Para o vigilante Otaviano Santos, 48 anos, o número de pessoas que dependem ou optam pela bicicleta para se locomover em Belém deve ser maior do que há alguns anos. Sempre que possível, ele busca se locomover pela bicicleta e tem observado que cada vez mais pessoas fazem o mesmo. O que não acompanha essa evolução, na sua opinião, é a estrutura do trânsito.
“É preciso muita melhoria, ter mais ciclofaixas porque é bem complicado andar de bicicleta na cidade. Eu vou daqui da avenida José Malcher até o Paar. São 20 km e a maior parte não tem ciclofaixa, então, é muito arriscado, não pode vacilar”, relata, ao destacar outro problema que acredita que precisa ser solucionado, o da educação no trânsito. “Se as pessoas respeitassem, tudo bem, mas isso não acontece. Então, precisa de educação pra quem está no trânsito também. É muito tráfego de carro, não tem ciclofaixa, o transporte público também é complicado”.

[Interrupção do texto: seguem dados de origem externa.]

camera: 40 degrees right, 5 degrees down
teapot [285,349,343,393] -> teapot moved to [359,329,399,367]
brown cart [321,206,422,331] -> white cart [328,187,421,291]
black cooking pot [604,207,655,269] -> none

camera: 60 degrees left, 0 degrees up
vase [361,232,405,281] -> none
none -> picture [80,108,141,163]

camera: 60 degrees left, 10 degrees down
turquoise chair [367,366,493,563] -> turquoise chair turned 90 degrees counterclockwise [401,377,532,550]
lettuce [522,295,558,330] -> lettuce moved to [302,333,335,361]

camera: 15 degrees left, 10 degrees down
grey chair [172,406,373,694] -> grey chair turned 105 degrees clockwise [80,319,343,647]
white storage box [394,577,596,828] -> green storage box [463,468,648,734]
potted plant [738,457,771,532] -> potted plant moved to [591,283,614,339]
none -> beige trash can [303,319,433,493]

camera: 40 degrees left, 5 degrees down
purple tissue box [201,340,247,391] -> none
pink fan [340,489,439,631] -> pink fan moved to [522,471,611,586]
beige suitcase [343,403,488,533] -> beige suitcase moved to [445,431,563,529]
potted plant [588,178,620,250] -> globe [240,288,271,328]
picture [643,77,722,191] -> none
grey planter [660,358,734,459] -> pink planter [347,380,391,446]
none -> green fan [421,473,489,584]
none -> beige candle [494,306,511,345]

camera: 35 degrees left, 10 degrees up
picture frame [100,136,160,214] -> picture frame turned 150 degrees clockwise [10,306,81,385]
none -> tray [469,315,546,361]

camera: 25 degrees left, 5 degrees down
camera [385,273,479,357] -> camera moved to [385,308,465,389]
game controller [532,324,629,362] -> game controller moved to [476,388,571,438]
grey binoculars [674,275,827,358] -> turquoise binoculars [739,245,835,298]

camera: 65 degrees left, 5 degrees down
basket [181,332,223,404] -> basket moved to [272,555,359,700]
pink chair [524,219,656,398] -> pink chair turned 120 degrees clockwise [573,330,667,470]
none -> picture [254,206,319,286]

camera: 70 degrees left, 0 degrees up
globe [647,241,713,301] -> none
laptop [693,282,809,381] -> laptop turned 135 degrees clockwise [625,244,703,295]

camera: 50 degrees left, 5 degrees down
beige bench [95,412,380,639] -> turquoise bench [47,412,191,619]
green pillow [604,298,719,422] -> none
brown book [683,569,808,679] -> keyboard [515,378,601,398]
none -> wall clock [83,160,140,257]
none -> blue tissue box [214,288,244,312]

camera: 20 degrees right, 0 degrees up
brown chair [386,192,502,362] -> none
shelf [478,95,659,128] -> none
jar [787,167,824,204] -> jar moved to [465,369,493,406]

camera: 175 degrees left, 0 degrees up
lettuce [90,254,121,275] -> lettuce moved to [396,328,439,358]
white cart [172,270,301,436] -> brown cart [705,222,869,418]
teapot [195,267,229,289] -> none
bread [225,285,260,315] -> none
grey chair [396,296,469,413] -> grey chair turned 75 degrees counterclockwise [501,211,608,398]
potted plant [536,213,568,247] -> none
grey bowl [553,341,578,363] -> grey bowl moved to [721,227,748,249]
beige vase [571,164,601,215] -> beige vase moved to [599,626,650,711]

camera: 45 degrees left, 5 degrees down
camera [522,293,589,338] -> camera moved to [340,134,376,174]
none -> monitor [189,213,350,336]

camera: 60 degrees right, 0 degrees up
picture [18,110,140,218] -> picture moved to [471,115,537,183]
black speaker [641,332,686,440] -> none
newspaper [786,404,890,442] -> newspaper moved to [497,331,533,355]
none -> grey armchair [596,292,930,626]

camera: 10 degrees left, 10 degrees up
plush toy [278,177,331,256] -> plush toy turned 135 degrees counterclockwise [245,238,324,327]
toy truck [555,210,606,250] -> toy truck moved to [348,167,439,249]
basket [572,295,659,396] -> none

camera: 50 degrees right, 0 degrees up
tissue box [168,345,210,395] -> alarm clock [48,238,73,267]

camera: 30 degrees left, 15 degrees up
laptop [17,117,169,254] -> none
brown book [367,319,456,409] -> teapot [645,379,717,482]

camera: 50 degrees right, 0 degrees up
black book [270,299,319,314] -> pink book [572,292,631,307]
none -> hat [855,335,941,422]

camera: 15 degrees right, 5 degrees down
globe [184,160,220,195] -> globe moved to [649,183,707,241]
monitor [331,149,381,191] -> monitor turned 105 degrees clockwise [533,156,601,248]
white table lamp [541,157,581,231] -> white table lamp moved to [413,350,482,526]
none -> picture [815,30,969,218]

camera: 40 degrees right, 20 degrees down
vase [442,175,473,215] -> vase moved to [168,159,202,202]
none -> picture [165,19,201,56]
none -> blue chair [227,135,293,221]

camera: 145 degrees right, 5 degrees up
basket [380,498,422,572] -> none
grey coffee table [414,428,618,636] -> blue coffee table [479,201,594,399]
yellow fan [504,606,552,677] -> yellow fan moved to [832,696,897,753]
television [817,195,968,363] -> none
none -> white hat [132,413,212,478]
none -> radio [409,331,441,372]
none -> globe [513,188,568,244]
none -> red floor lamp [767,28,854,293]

Já para o autônomo Geraldo Martins, 64 anos, que precisa circular diariamente pela região do Centro Comercial de Belém, a solução para a mobilidade urbana em Belém precisaria passar por uma melhor gestão. “É preciso melhorar essas ruas obstruídas no centro. Fica tudo obstruído e o carro não consegue passar, fica complicado transitar porque o carro tem que dar um balão grande, lá embaixo. Isso é problema de mau gestor que acaba gerando estresse o tempo todo no trânsito e isso impacta a saúde das pessoas”.